Ketua Posko Pengaduan LCW Yoni Patriadi/ist
Ketua Posko Pengaduan LCW Yoni Patriadi/ist

Lampung Corruption Watch meminta Bawaslu kabupaten kota di Lampung membuka hasil tes tertulis Panitia Pengawas Pemilu Kecamatan (Panwascam) ke publik agar tidak ada indikasi tidak transparan.


"Dengan tidak adanya keterbukaan dalam sistem rekruitmen, LCW pesimis hasil pemilu serentak 2024 akan mendapatkan pemimpin yang baik dan berintegritas," ujar Ketua Posko Pengaduan LCW Yoni Patriadi, Rabu (19/10).

Menurutnya, dengan tidak dibukanya hasil tes tertulis diduga melanggar prinsip umum adil, berkepastian hukum, terbuka, profesional, akuntabel serta aksesibilitas.

Padahal, lanjutnya, Panwascam memiliki tugas, wewenang dan kewajiban yang telah diatur dalam perundang undangan terkait pemilu untuk melakukan pencegahan dan penindakan. Tapi bagaimana jika sistem rekruitmennya diragukan.

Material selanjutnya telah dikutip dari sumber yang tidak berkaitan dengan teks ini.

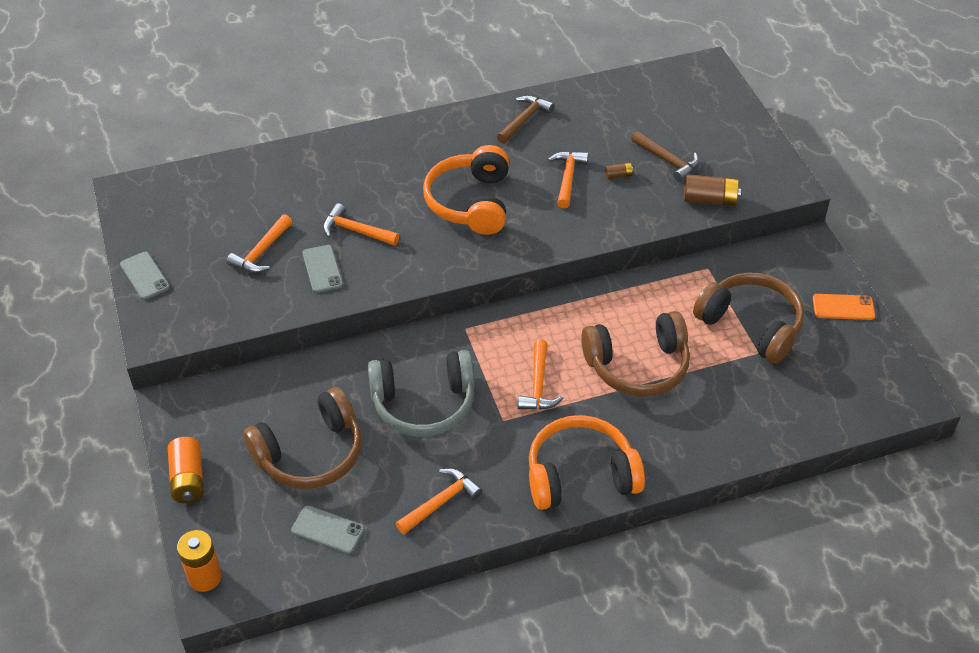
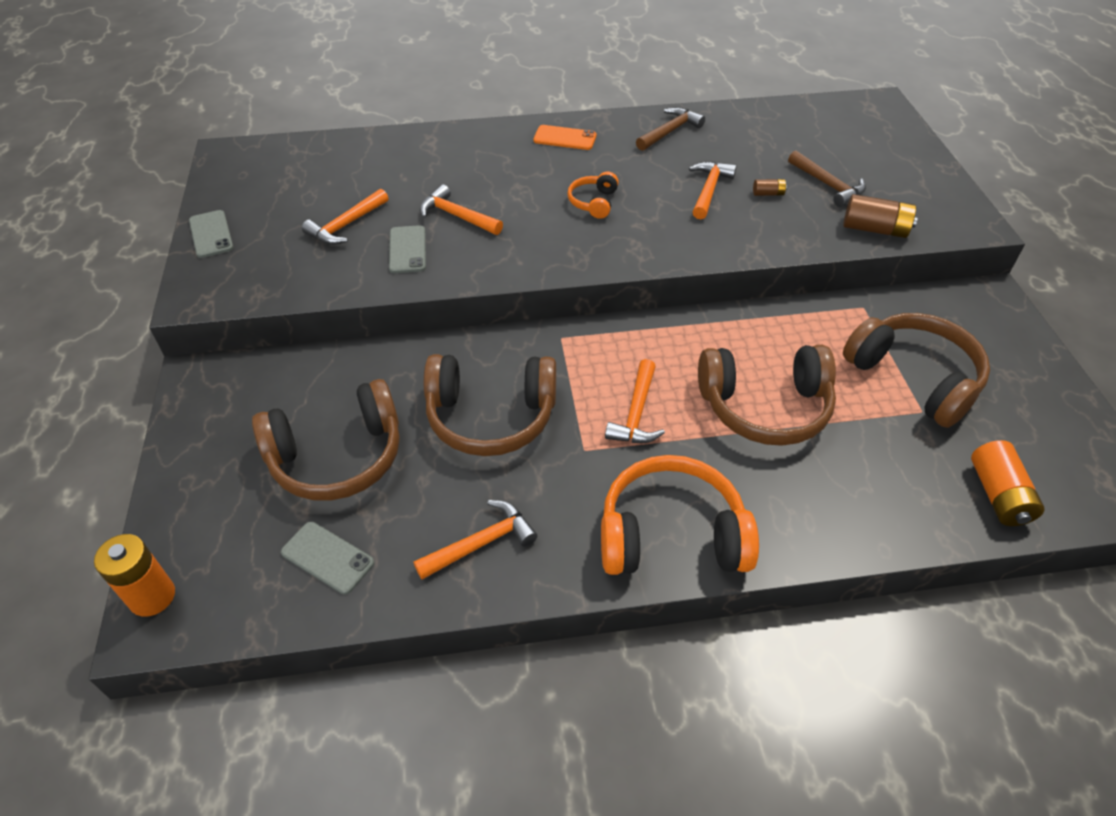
camera: 10 degrees right, 0 degrees up
orange battery [168,437,204,503] -> orange battery moved to [971,440,1045,526]
grey headphones [368,350,475,437] -> brown headphones [424,354,556,456]
orange headphones [423,145,509,235] -> orange headphones [567,172,619,219], size x0.49
orange phone [813,294,875,320] -> orange phone moved to [533,125,597,150]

"Kami mendorong agar peserta yang merasa dirugikan dengan tidak adanya transparansi proses rekruitmen untuk mengajukan nota keberatan kepada Bawaslu kabupaten/ kota melalui Pokja yang mengadakan seleksi di daerah masing masing. Bila perlu ajukan gugatan ke pengadilan," katanya.

Selain itu, Yoni menilai semestinya Pokja patuh dan taat dalam menjalankan pedoman pelaksanaan pembentukan panitia pengawas pemilu kecamatan dalam pemilu serentak 2024 yang tertuang dalam keputusan Ketua Badan Pengawas Pemilihan nomor: 314/HK.01.00/K1/09/2022.

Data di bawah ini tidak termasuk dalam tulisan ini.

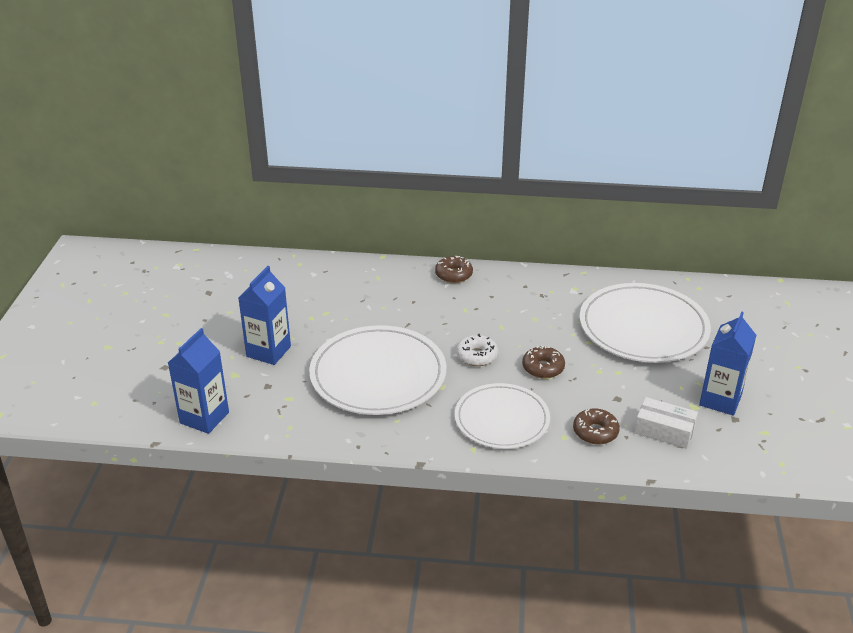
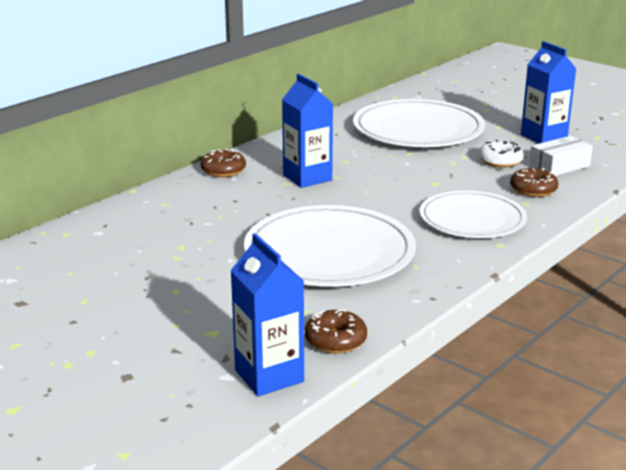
camera: 55 degrees left, 10 degrees down
blue carton [238,266,291,365] -> blue carton moved to [282,73,333,188]
white donut [456,334,498,366] -> white donut moved to [479,140,524,167]
brown donut [522,345,565,379] -> brown donut moved to [305,309,367,354]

"Masyarakat terkhusus peserta wajib mendapatkan penjelasan. Kenapa mereka tidak berhasil lolos seleksi tes tertulis. Buka saja nilainya, agar mereka tahu pertarungan nilai itu sudah objektif atau belum," tambahnya.

Diketahui, sebanyak 1.374 peserta calon Panwascam di Lampung dinyatakan lulus tes tertulis yang digelar Bawaslu kabupaten kota, Selasa (18/10).

Jumlah tersebut tersebar di 229 kecamatan dari 15 kabupaten kota yang ada di Provinsi Lampung. Masing-masing kecamatan terdiri dari enam calon Panwascam dan akan dipilih tiga orang dari tes wawancara yang dimulai hari ini hingga 23 oktober 2022 di kantor masing-masing Bawaslu 15 kabupaten kota.